Renaissance Art

Saint Augustine by Piero della Francesca at the Frick is the Daily Pic by Blake Gopnik

The Daily Pic: Piero della Francesca bets on embroidery.

(Museu Nacional de Arte Antiga, Lisbon)

Another image by Piero della Francesca, from his St. Augustine Altarpiece and now on view at the Frick Collection in New York. This time it’s the saint himself, looking suitably stern.

As will be obvious to anyone who has read my PhD dissertation – that would be my supervisor, three examiners (maybe), and my proofreading ex-wife – what interests me here are the little “embroidered” scenes on the edge of Augustine’s robe. Known to specialists as quadri riportati (“transferred pictures”) these scenes are “carried over” into the fictive decorative textiles in the picture, in order to keep intact the illusion of a single, continuous space that Piero creates in the rest of his altarpiece, and that flows between and around all its main panels.

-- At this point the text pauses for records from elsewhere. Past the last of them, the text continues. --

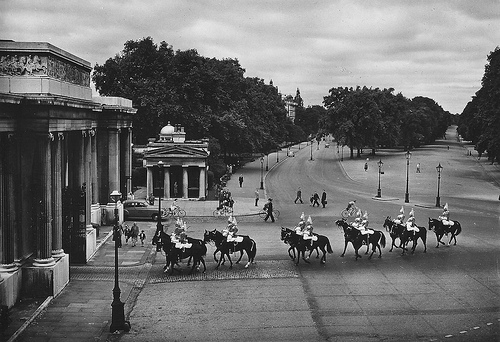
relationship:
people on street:
[287, 201, 454, 238] [16, 134, 498, 340]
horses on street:
[154, 216, 461, 271] [16, 134, 498, 340]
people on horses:
[287, 201, 454, 238] [154, 216, 461, 271]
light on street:
[374, 160, 384, 198] [324, 112, 497, 272]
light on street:
[402, 147, 412, 203] [324, 112, 497, 272]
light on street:
[432, 161, 443, 208] [324, 112, 497, 272]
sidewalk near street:
[14, 218, 163, 340] [189, 286, 438, 326]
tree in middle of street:
[93, 36, 500, 187] [181, 281, 423, 340]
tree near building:
[93, 36, 500, 187] [0, 27, 152, 272]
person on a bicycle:
[264, 199, 274, 219] [164, 207, 187, 218]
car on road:
[123, 199, 167, 221] [340, 268, 430, 324]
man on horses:
[170, 215, 189, 245] [269, 218, 337, 268]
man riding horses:
[170, 215, 189, 245] [269, 218, 337, 268]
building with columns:
[1, 38, 134, 308] [4, 127, 134, 272]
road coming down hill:
[266, 136, 392, 205] [107, 119, 497, 212]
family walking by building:
[114, 222, 146, 245] [1, 38, 134, 308]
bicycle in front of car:
[165, 197, 189, 219] [120, 195, 167, 222]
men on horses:
[291, 210, 320, 240] [429, 203, 466, 244]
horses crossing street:
[152, 229, 207, 276] [217, 281, 459, 331]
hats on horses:
[388, 195, 425, 217] [236, 214, 443, 288]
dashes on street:
[440, 323, 492, 338] [370, 257, 495, 340]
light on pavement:
[83, 113, 146, 170] [151, 284, 314, 340]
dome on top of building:
[159, 119, 174, 140] [135, 119, 211, 197]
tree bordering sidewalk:
[89, 36, 227, 186] [19, 85, 351, 340]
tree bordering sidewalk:
[93, 36, 500, 187] [19, 85, 351, 340]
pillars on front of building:
[16, 128, 98, 255] [1, 35, 108, 289]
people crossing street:
[307, 185, 334, 210] [291, 162, 341, 187]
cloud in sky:
[0, 0, 500, 77] [2, 2, 499, 112]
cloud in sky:
[172, 24, 380, 76] [2, 2, 499, 112]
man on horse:
[442, 200, 452, 222] [426, 217, 461, 244]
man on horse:
[406, 207, 420, 238] [392, 218, 427, 261]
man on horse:
[380, 196, 421, 221] [321, 202, 378, 274]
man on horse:
[302, 215, 314, 246] [284, 230, 332, 264]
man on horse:
[228, 216, 237, 238] [204, 227, 258, 269]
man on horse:
[302, 215, 313, 237] [282, 229, 333, 263]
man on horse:
[356, 210, 369, 232] [344, 223, 386, 259]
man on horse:
[406, 207, 420, 238] [387, 222, 426, 253]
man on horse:
[442, 200, 452, 222] [427, 216, 462, 247]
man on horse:
[170, 215, 189, 245] [154, 234, 209, 276]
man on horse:
[170, 215, 189, 245] [146, 222, 210, 275]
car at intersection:
[121, 192, 168, 220] [171, 204, 284, 243]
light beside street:
[432, 161, 443, 208] [265, 138, 499, 340]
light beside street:
[404, 150, 412, 203] [265, 138, 499, 340]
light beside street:
[375, 158, 384, 198] [265, 138, 499, 340]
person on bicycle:
[291, 187, 303, 204] [337, 198, 362, 220]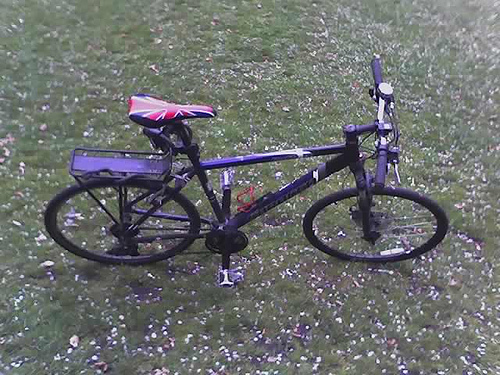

Although Piero doesn’t want to lose the narrative, theological content of these scenes from the life of Christ, he couldn’t very well have them as views into their own, very separate little worlds, as an earlier painter would have done. And note the trouble he goes to to keep the scenes suitably interrupted by the shadows and folds of the cloak they are on, even at the risk of illegibility – illusionism trumps narrativity. (Although note also how much the subjects in question are about events that transpire in specific places – Mary’s “reading room”, Gethsemane, Pilate’s palace etc.) Here’s a thought: Maybe the three scenes entirely hidden by the folds on the cloak’s left-hand side would have had their subjects included in the separate “predella” panels at the bottom of the whole altarpiece. (Read more on them tomorrow. Oh, and another thought on yesterday's post: I wonder if the binding on Saint Augustine's book would have seemed Middle Eastern. Many bindings that look Renaissance to us were in fact Islamic.)